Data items
__________________________________________________

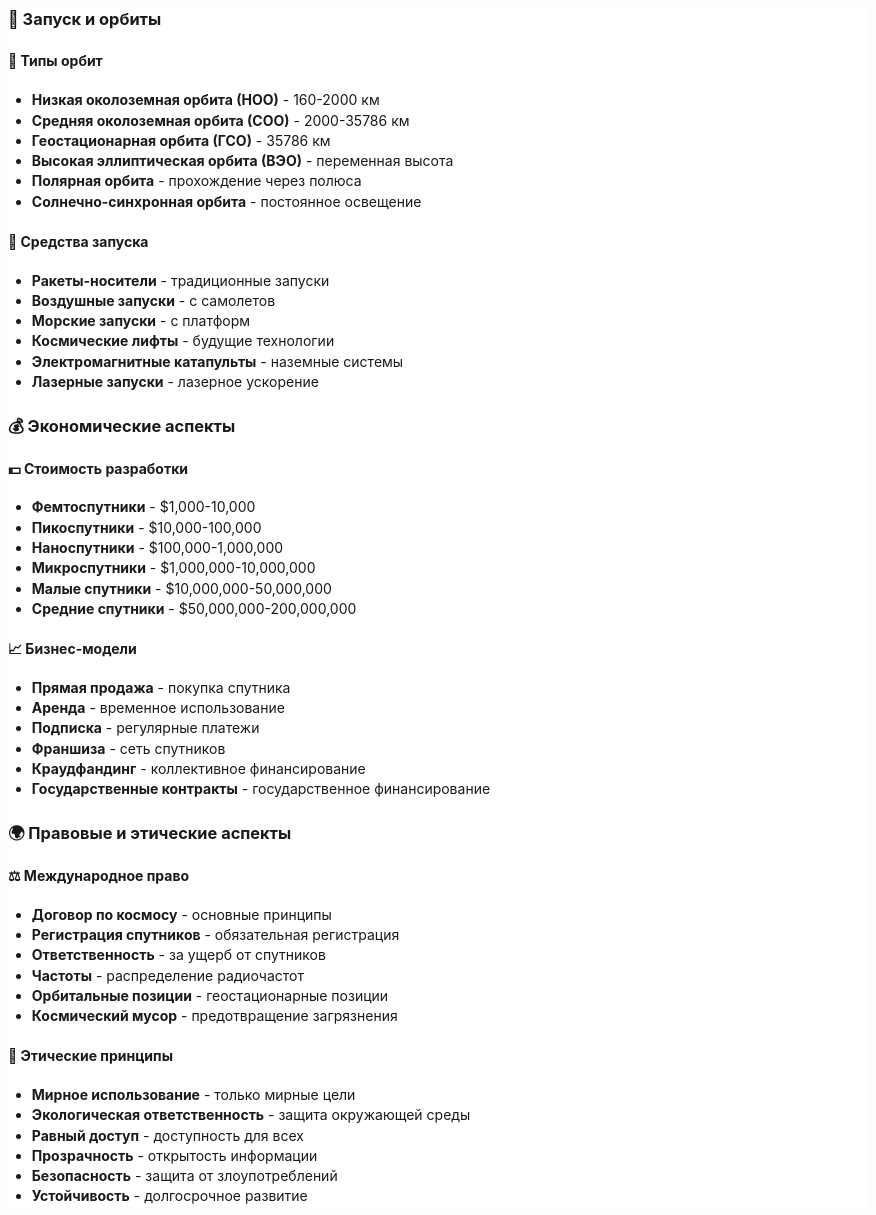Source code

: ### 🚀 Запуск и орбиты

#### 🎯 Типы орбит
- **Низкая околоземная орбита (НОО)** - 160-2000 км
- **Средняя околоземная орбита (СОО)** - 2000-35786 км
- **Геостационарная орбита (ГСО)** - 35786 км
- **Высокая эллиптическая орбита (ВЭО)** - переменная высота
- **Полярная орбита** - прохождение через полюса
- **Солнечно-синхронная орбита** - постоянное освещение

#### 🚀 Средства запуска
- **Ракеты-носители** - традиционные запуски
- **Воздушные запуски** - с самолетов
- **Морские запуски** - с платформ
- **Космические лифты** - будущие технологии
- **Электромагнитные катапульты** - наземные системы
- **Лазерные запуски** - лазерное ускорение

### 💰 Экономические аспекты

#### 💵 Стоимость разработки
- **Фемтоспутники** - $1,000-10,000
- **Пикоспутники** - $10,000-100,000
- **Наноспутники** - $100,000-1,000,000
- **Микроспутники** - $1,000,000-10,000,000
- **Малые спутники** - $10,000,000-50,000,000
- **Средние спутники** - $50,000,000-200,000,000

#### 📈 Бизнес-модели
- **Прямая продажа** - покупка спутника
- **Аренда** - временное использование
- **Подписка** - регулярные платежи
- **Франшиза** - сеть спутников
- **Краудфандинг** - коллективное финансирование
- **Государственные контракты** - государственное финансирование

### 🌍 Правовые и этические аспекты

#### ⚖️ Международное право
- **Договор по космосу** - основные принципы
- **Регистрация спутников** - обязательная регистрация
- **Ответственность** - за ущерб от спутников
- **Частоты** - распределение радиочастот
- **Орбитальные позиции** - геостационарные позиции
- **Космический мусор** - предотвращение загрязнения

#### 🤝 Этические принципы
- **Мирное использование** - только мирные цели
- **Экологическая ответственность** - защита окружающей среды
- **Равный доступ** - доступность для всех
- **Прозрачность** - открытость информации
- **Безопасность** - защита от злоупотреблений
- **Устойчивость** - долгосрочное развитие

__________________________________________________

WHAT YOU HAVE TO DO:
All lines from the one containing "- **Экологическая ответственность**" through the final line of the records above are to be set down exactly, and no other line is to appear.

ANSWER TO THE EXERCISE:
- **Экологическая ответственность** - защита окружающей среды
- **Равный доступ** - доступность для всех
- **Прозрачность** - открытость информации
- **Безопасность** - защита от злоупотреблений
- **Устойчивость** - долгосрочное развитие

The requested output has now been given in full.